Raskolnikov, dışarıda en yalnız, içinde en kalabalık hayatlardan birini yaşan, aslında bizden biri... Kendimize itiraf edemediğimiz, beynimizi delicesine meşgul eden sorularla cesurca yüzleşebilmiş bir karakter. Zeki ve çalışkan Raskolnikov, hukuk öğrencisi. Ailesinden uzakta. Fakir bir ailenin çocuğu. Belli bir süreden sonra çeşitli sebeplerden dolayı en çokta parasızlıktan dolayı okuluna devam edemiyor. Ayrıca ciddi bir rahatsızlıkta vücudunda baş gösteriyor. Hayat bazen çok güzel nimetler sunarken, bazen de hiç öyle şeyler yapmamış gibi verdiğini geri alıyor. Böyle olunca da doldurulması imkansız boşluklar oluşamaya başlıyor yavaş yavaş baş karakterimizde. Raskolnikov o boşlukları yarattı ve yanlış bir şekilde doldurmaya çalıştı. Parası yoktu, okula devam edemedi. Berbat rutubet kokan bir tavan arasında yaşamına devam etmeye çalıştı. Kendi penceresinden bakınca yaşananlara, bunları kendine hak görmedi. Dışarıda insanlar eğleniyor, gülüyor, kaliteli giyiniyor, iyi mekanlarda oturup kalkıyor.  Onlar öyle yaşarken ben neden böyle bir hayatı yaşıyorum diye düşünmeye ve sorgulamaya başlıyor. Bu dönemde tanrıyı da, inancını da sorgulamaya başladı. Kötü zamanlar geçiriyordu. Bir şeyler yapmalıydı ve yaptı. Yaşlı, zengin tefeci kadını öldürmeyi çare olarak gördü ve öldürdü. Zaten yaşlıydı ve paraya ihtiyacı yoktu. Peki sonra... Artık bir suçluydu, cezası vardı elbet. Günlerce düşündü. Kabul etmedi kendi içinde suçunu. Sonrasında ise pes edip yenik düştü vicdanına.

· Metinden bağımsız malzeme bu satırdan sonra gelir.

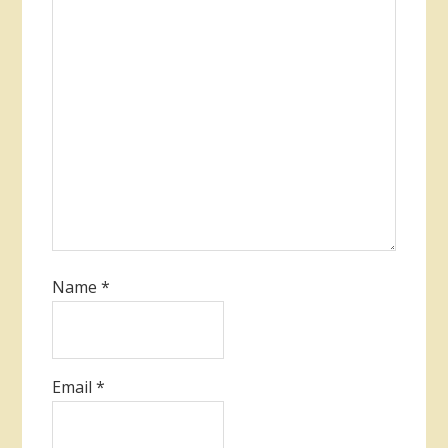
Name
*
Email
*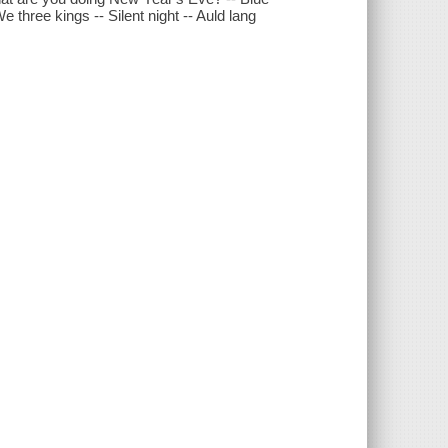
three kings -- Silent night -- Auld lang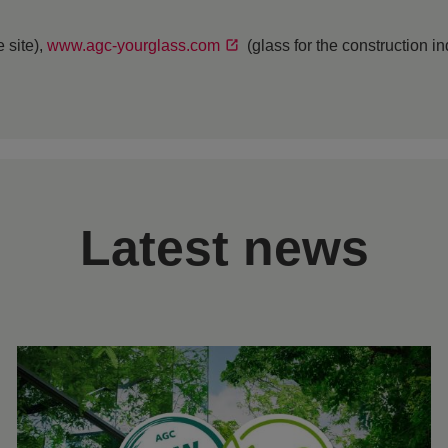
 site),
www.agc-yourglass.com
(glass for the construction i
Latest news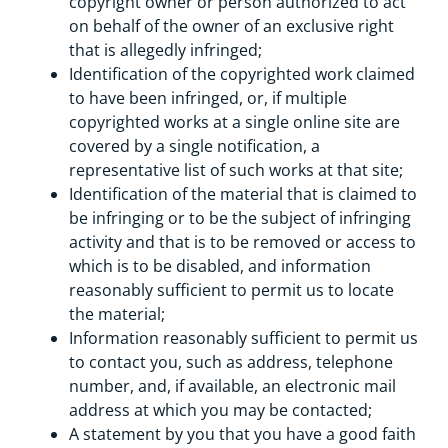
copyright owner or person authorized to act
on behalf of the owner of an exclusive right
that is allegedly infringed;
Identification of the copyrighted work claimed
to have been infringed, or, if multiple
copyrighted works at a single online site are
covered by a single notification, a
representative list of such works at that site;
Identification of the material that is claimed to
be infringing or to be the subject of infringing
activity and that is to be removed or access to
which is to be disabled, and information
reasonably sufficient to permit us to locate
the material;
Information reasonably sufficient to permit us
to contact you, such as address, telephone
number, and, if available, an electronic mail
address at which you may be contacted;
A statement by you that you have a good faith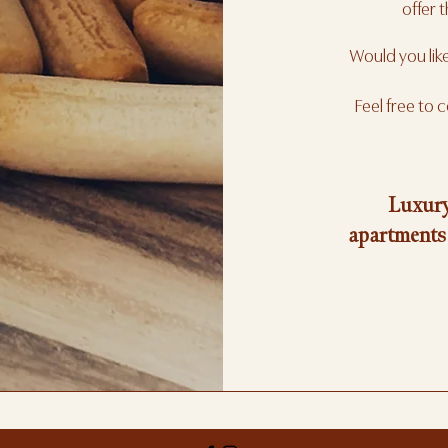
offer t
Would you lik
Feel free to 
Luxury
apartments 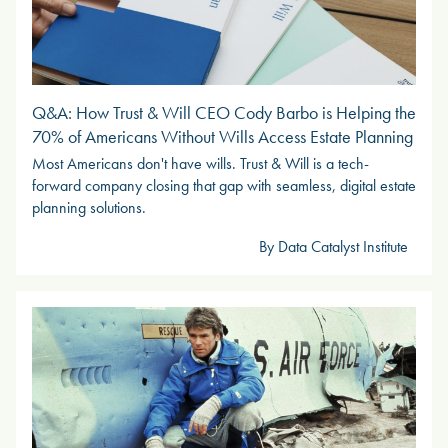
Q&A: How Trust & Will CEO Cody Barbo is Helping the
70% of Americans Without Wills Access Estate Planning
Most Americans don't have wills. Trust & Will is a tech-
forward company closing that gap with seamless, digital estate
planning solutions.
By Data Catalyst Institute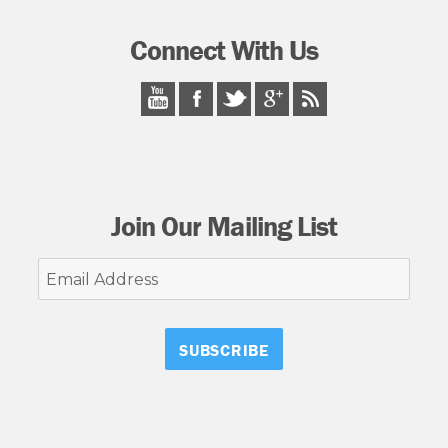
Connect With Us
Join Our Mailing List
Email
Address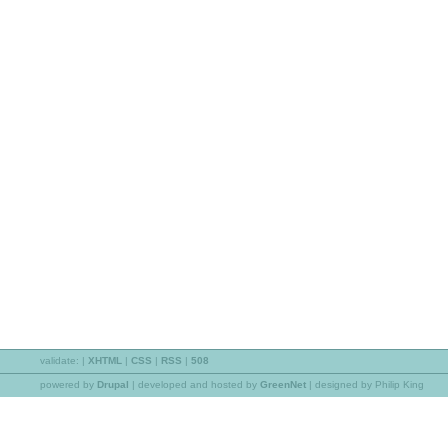
validate:
|
XHTML
|
CSS
|
RSS
|
508
powered by
Drupal
|
developed and hosted by
GreenNet
| designed by Philip King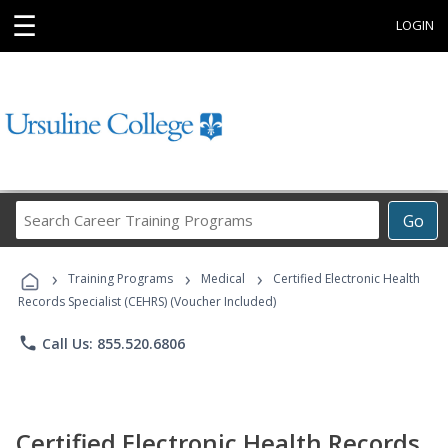
☰
LOGIN
Search
Go
Career
Training
›
›
›
Programs
Training Programs
Medical
Certified Electronic Health
Records Specialist (CEHRS) (Voucher Included)
phone
Call Us: 855.520.6806
Certified Electronic Health Records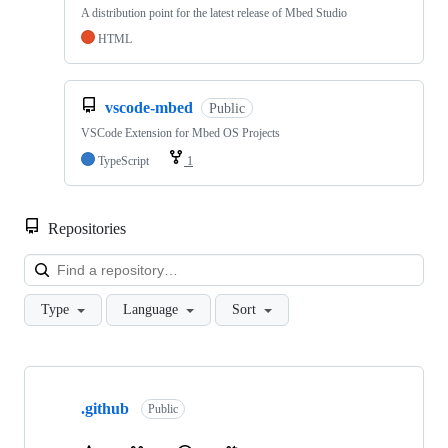
A distribution point for the latest release of Mbed Studio
HTML
vscode-mbed
Public
VSCode Extension for Mbed OS Projects
TypeScript
1
Repositories
Loa
Type
Language
Sort
Showing
10
.github
of
Public
682
repositories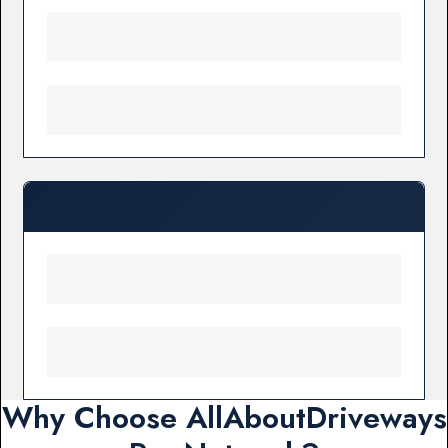
Why Choose AllAboutDriveways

Belki de hepimizin içinde bir Raskolnikov vardır. Haksızlığa uğradığımızı düşündüğümüz, bu dünyanın herkese eşit ölçüde davranmadığını, adaletsizliğin diz boyu olduğunu bir çıkış, bir kaçış noktası aradığımız, o noktayı bulamayınca da çaresizliğin verdiği etkiyle yapmayı doğru gördüğümüz ama aslına çok yanlış olan davranışlara yönelmek gibi durumlar yaşamadık mı? Etrafında bir sürü insan olsa da, kalabalık içinde yalnızlaşmadık mı?

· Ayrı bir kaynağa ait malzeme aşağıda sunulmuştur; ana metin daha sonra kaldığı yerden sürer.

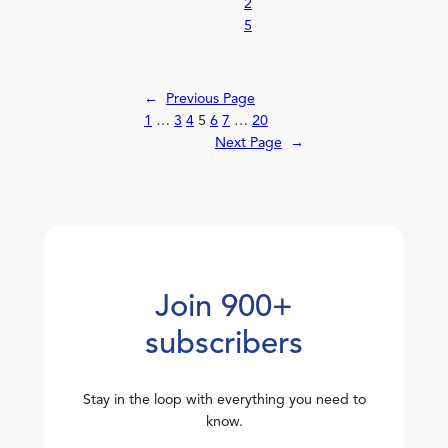
2
5
←
Previous Page
1
…
3
4
5
6
7
…
20
Next Page
→
Join 900+
subscribers
Stay in the loop with everything you need to
know.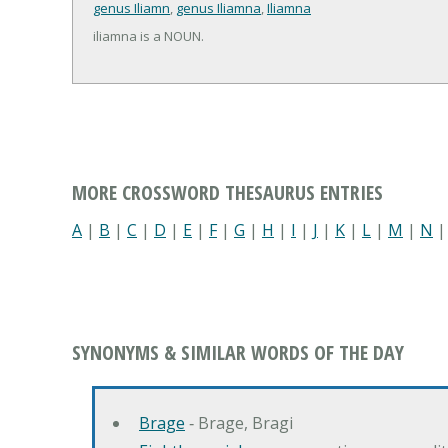
genus Iliamn
,
genus Iliamna
,
Iliamna
iliamna is a NOUN.
MORE CROSSWORD THESAURUS ENTRIES
A
|
B
|
C
|
D
|
E
|
F
|
G
|
H
|
I
|
J
|
K
|
L
|
M
|
N
SYNONYMS & SIMILAR WORDS OF THE DAY
Brage
‐ Brage, Bragi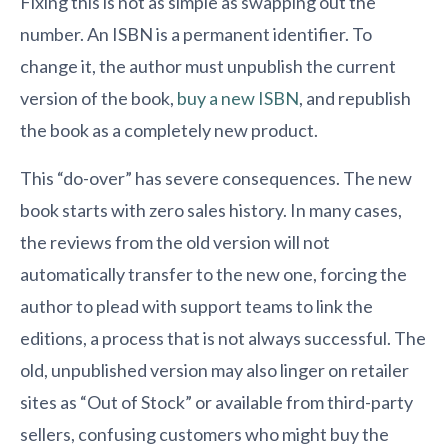
Fixing this is not as simple as swapping out the
number. An ISBN is a permanent identifier. To
change it, the author must unpublish the current
version of the book,
buy a new ISBN
, and republish
the book as a completely new product.
This “do-over” has severe consequences. The new
book starts with zero sales history. In many cases,
the reviews from the old version will not
automatically transfer to the new one, forcing the
author to plead with support teams to link the
editions, a process that is not always successful. The
old, unpublished version may also linger on retailer
sites as “Out of Stock” or available from third-party
sellers, confusing customers who might buy the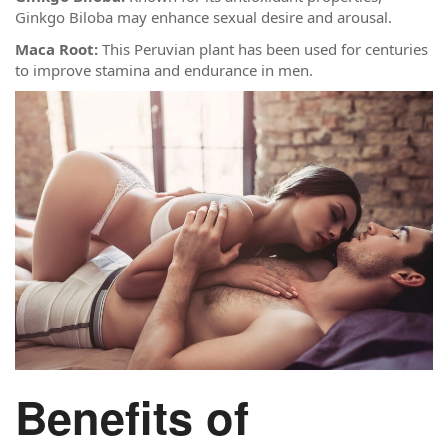
Ginkgo Biloba may enhance sexual desire and arousal.
Maca Root:
This Peruvian plant has been used for centuries
to improve stamina and endurance in men.
Benefits of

Her sayfasında gerçeklik algısı ilmik ilmik içinize işleyecek bir yapıt. Sorguladım bende Raskolnikov gibi her şeyi.  Olayla bir kurgu gibi değildi. Günümüzde sürekli karşılaşılacak olaylardı. Bu da romanın ne kadar zamansız olduğunun göstergesidir. Romanı bitirdikten sonra önce kendimi, sonra çevremdeki insanları ve onlarla olan diyalog sürecini gözden geçirdim.
Gerçeklik nehrinde yıkanıp önümüze servis edilen, bir nevi bizim için ayna olan eşsiz bir eser.